[[ Information open ]]

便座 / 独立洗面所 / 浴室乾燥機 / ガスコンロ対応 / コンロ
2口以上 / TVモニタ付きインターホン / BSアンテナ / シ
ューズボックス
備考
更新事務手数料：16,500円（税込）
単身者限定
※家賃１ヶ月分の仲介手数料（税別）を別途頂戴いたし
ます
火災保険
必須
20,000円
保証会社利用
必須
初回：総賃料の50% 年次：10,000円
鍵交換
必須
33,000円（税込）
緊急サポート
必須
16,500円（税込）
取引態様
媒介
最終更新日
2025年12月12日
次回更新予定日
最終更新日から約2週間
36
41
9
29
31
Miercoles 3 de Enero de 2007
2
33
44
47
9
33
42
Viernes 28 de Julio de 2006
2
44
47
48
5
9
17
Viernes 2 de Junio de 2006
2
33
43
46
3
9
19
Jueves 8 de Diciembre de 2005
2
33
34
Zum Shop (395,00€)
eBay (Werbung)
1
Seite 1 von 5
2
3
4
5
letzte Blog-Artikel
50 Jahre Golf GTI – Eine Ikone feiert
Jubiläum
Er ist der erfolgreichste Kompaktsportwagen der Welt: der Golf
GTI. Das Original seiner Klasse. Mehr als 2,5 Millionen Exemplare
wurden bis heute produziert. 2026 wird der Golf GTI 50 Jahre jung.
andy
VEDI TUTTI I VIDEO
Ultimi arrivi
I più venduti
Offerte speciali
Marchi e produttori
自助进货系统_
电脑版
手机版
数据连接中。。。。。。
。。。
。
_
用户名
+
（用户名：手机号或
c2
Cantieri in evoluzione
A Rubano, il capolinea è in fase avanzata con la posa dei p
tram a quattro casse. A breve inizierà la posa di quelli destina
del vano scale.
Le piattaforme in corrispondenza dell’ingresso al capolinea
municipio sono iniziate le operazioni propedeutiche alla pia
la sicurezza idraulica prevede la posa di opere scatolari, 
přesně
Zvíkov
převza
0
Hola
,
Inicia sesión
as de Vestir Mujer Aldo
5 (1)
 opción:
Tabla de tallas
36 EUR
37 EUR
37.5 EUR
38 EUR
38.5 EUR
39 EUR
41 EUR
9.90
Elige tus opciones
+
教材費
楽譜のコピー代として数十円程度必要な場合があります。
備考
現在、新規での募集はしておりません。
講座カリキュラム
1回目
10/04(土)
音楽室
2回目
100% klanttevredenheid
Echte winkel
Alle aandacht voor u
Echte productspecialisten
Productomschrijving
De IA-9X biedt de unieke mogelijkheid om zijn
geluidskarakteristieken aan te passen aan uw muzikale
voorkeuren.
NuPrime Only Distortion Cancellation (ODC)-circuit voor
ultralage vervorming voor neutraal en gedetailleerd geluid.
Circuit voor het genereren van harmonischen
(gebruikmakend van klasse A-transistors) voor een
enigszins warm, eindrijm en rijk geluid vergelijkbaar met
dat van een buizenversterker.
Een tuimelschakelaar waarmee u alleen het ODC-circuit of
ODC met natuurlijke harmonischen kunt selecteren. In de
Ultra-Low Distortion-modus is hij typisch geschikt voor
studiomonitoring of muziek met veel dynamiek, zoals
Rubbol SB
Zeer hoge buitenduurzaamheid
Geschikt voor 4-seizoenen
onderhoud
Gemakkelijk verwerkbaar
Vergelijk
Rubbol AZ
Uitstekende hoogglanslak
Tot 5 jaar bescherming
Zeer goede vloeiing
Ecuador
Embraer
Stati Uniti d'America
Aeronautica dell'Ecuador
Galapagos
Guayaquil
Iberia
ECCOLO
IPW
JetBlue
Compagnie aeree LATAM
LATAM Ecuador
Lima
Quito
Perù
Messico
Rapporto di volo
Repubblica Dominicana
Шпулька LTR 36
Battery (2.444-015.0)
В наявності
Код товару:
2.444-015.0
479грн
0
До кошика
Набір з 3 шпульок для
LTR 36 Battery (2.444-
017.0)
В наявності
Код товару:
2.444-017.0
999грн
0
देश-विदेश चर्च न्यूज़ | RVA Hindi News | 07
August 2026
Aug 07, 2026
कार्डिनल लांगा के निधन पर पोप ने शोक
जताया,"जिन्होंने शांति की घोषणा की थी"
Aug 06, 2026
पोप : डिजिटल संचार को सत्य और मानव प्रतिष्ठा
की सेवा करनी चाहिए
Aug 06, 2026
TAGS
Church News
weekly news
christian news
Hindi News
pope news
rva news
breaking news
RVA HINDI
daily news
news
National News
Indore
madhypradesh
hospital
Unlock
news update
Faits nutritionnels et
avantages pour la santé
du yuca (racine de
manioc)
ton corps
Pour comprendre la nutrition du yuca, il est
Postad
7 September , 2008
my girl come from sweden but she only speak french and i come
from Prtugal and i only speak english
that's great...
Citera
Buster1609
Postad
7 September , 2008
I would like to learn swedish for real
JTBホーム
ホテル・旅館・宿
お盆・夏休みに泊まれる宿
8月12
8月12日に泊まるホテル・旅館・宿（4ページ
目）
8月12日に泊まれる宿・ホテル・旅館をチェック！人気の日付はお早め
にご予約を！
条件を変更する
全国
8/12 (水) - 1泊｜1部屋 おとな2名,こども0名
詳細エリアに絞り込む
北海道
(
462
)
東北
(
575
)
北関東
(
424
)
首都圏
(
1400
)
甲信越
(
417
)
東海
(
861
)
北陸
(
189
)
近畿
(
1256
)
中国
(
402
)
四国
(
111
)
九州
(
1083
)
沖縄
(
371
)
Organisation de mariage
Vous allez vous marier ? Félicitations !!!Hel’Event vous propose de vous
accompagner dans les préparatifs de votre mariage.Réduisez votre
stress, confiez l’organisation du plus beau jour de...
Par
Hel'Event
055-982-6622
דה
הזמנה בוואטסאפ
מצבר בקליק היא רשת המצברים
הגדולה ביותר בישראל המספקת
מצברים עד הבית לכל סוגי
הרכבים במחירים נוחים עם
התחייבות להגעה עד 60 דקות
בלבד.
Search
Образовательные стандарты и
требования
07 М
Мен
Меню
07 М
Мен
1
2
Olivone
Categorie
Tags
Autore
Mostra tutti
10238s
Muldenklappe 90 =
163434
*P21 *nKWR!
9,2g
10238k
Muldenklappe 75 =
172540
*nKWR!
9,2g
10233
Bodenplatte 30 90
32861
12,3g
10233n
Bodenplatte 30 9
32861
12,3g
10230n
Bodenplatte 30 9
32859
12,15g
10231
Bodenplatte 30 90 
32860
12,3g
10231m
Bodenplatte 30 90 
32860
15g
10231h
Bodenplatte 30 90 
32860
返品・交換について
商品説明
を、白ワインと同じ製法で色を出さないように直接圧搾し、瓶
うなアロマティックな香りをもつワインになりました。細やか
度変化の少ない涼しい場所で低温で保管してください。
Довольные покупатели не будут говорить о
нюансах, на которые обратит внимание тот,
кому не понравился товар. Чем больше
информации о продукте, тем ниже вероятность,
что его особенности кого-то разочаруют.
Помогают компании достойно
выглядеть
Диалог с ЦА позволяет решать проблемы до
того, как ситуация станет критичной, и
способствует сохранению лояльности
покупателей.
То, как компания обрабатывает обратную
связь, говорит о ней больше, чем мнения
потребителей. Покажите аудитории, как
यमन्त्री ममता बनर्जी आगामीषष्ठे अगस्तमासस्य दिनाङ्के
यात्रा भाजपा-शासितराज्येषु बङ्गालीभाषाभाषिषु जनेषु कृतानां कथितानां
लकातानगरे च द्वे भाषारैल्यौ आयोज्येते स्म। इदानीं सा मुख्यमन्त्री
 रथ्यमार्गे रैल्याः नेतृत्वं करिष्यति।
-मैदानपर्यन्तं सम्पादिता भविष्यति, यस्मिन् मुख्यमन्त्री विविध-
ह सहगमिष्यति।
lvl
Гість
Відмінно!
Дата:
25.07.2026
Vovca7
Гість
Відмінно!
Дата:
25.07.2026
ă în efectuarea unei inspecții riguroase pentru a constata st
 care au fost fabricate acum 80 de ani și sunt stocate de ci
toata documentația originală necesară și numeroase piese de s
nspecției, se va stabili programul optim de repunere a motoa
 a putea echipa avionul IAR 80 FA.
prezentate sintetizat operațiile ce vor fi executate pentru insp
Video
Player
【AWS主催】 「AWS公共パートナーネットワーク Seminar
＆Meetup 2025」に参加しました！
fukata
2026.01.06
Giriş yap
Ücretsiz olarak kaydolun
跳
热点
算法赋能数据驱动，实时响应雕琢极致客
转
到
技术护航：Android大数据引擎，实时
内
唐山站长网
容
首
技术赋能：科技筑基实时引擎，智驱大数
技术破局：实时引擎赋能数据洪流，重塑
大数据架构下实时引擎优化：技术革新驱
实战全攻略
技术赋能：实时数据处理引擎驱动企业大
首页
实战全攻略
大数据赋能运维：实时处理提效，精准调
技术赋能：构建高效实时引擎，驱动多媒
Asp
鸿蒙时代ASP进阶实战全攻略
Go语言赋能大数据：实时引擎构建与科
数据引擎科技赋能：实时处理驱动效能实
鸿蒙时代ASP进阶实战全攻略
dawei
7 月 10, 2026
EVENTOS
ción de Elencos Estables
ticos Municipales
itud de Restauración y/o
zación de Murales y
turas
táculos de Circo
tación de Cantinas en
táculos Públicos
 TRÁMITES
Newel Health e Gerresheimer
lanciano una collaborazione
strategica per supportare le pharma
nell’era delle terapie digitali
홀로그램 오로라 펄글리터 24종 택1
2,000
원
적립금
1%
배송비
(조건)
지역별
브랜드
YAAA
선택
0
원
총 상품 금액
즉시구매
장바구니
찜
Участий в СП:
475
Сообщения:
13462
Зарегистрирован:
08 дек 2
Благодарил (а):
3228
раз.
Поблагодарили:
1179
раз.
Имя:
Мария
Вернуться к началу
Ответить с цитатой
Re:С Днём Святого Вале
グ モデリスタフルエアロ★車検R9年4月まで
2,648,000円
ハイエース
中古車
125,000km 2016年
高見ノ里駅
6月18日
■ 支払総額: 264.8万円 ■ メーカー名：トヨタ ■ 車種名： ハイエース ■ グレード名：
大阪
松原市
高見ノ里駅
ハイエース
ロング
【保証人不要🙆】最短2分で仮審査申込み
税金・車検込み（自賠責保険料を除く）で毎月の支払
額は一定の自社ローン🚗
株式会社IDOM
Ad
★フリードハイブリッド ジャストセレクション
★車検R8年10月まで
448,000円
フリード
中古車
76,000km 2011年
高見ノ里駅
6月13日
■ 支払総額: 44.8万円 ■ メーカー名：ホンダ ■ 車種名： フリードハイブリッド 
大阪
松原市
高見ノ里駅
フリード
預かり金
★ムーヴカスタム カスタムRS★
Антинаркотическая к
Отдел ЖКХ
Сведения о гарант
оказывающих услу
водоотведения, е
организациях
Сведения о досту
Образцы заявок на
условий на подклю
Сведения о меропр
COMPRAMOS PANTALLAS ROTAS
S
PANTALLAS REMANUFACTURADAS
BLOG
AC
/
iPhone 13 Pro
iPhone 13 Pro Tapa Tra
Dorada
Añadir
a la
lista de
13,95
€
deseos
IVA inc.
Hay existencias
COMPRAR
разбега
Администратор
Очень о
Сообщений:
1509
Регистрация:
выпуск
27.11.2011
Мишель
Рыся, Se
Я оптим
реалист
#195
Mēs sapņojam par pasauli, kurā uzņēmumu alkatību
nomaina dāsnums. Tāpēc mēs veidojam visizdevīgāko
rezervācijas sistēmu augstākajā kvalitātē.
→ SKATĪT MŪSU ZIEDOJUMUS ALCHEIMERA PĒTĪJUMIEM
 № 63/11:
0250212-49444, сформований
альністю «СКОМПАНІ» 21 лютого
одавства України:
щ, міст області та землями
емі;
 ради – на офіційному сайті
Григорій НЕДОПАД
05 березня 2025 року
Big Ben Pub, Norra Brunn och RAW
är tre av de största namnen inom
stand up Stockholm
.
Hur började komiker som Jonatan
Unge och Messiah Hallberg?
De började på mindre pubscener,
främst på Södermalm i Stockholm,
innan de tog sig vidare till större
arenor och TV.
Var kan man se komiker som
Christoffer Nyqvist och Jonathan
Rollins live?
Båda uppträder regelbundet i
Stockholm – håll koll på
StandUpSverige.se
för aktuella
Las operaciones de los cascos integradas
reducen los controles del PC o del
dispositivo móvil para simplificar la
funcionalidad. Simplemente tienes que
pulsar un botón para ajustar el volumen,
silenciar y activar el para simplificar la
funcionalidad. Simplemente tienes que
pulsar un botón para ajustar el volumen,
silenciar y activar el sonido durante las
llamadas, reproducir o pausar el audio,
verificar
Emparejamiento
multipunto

[[ Information closed ]]

# Problem
Write out the rows above character for character, starting with the very first line and ending with the line that contains "NuPrime Only Distortion", including that line.

# Response area
便座 / 独立洗面所 / 浴室乾燥機 / ガスコンロ対応 / コンロ
2口以上 / TVモニタ付きインターホン / BSアンテナ / シ
ューズボックス
備考
更新事務手数料：16,500円（税込）
単身者限定
※家賃１ヶ月分の仲介手数料（税別）を別途頂戴いたし
ます
火災保険
必須
20,000円
保証会社利用
必須
初回：総賃料の50% 年次：10,000円
鍵交換
必須
33,000円（税込）
緊急サポート
必須
16,500円（税込）
取引態様
媒介
最終更新日
2025年12月12日
次回更新予定日
最終更新日から約2週間
36
41
9
29
31
Miercoles 3 de Enero de 2007
2
33
44
47
9
33
42
Viernes 28 de Julio de 2006
2
44
47
48
5
9
17
Viernes 2 de Junio de 2006
2
33
43
46
3
9
19
Jueves 8 de Diciembre de 2005
2
33
34
Zum Shop (395,00€)
eBay (Werbung)
1
Seite 1 von 5
2
3
4
5
letzte Blog-Artikel
50 Jahre Golf GTI – Eine Ikone feiert
Jubiläum
Er ist der erfolgreichste Kompaktsportwagen der Welt: der Golf
GTI. Das Original seiner Klasse. Mehr als 2,5 Millionen Exemplare
wurden bis heute produziert. 2026 wird der Golf GTI 50 Jahre jung.
andy
VEDI TUTTI I VIDEO
Ultimi arrivi
I più venduti
Offerte speciali
Marchi e produttori
自助进货系统_
电脑版
手机版
数据连接中。。。。。。
。。。
。
_
用户名
+
（用户名：手机号或
c2
Cantieri in evoluzione
A Rubano, il capolinea è in fase avanzata con la posa dei p
tram a quattro casse. A breve inizierà la posa di quelli destina
del vano scale.
Le piattaforme in corrispondenza dell’ingresso al capolinea
municipio sono iniziate le operazioni propedeutiche alla pia
la sicurezza idraulica prevede la posa di opere scatolari, 
přesně
Zvíkov
převza
0
Hola
,
Inicia sesión
as de Vestir Mujer Aldo
5 (1)
 opción:
Tabla de tallas
36 EUR
37 EUR
37.5 EUR
38 EUR
38.5 EUR
39 EUR
41 EUR
9.90
Elige tus opciones
+
教材費
楽譜のコピー代として数十円程度必要な場合があります。
備考
現在、新規での募集はしておりません。
講座カリキュラム
1回目
10/04(土)
音楽室
2回目
100% klanttevredenheid
Echte winkel
Alle aandacht voor u
Echte productspecialisten
Productomschrijving
De IA-9X biedt de unieke mogelijkheid om zijn
geluidskarakteristieken aan te passen aan uw muzikale
voorkeuren.
NuPrime Only Distortion Cancellation (ODC)-circuit voor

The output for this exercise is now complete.